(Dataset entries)
━━━━━━━━━━━━━━━━

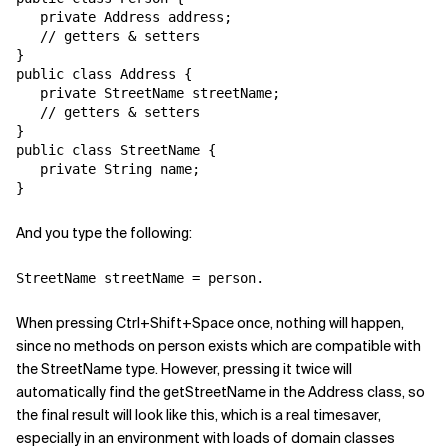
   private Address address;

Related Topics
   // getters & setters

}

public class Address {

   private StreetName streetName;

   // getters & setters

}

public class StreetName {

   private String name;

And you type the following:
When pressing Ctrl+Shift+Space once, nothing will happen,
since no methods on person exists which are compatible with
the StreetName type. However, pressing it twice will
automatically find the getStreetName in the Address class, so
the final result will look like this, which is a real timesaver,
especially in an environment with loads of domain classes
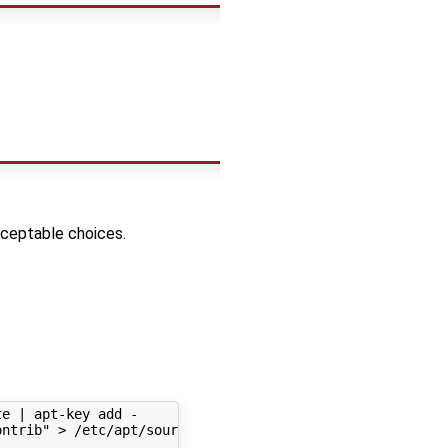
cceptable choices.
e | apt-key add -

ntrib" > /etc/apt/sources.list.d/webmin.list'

━━━━━━━━━━━━━━━━

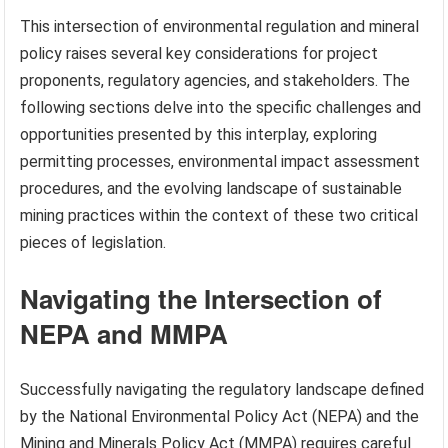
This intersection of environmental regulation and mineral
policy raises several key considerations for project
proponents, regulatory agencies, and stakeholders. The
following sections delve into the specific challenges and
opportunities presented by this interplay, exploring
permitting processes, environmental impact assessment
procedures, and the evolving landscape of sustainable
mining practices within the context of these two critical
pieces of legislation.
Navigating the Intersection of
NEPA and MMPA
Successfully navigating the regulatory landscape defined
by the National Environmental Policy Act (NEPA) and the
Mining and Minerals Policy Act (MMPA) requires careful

━━━━━━━━━━━━━━━━

WHAT TO DO:
Write out the lines from the line with "And you type" to the line with "e | apt-key", both included, as a numbered list, skipping blank lines and leaving out any pictures.

RESULT FOR THIS EXERCISE:
1. And you type the following:
2. When pressing Ctrl+Shift+Space once, nothing will happen,
3. since no methods on person exists which are compatible with
4. the StreetName type. However, pressing it twice will
5. automatically find the getStreetName in the Address class, so
6. the final result will look like this, which is a real timesaver,
7. especially in an environment with loads of domain classes
8. cceptable choices.
9. e | apt-key add -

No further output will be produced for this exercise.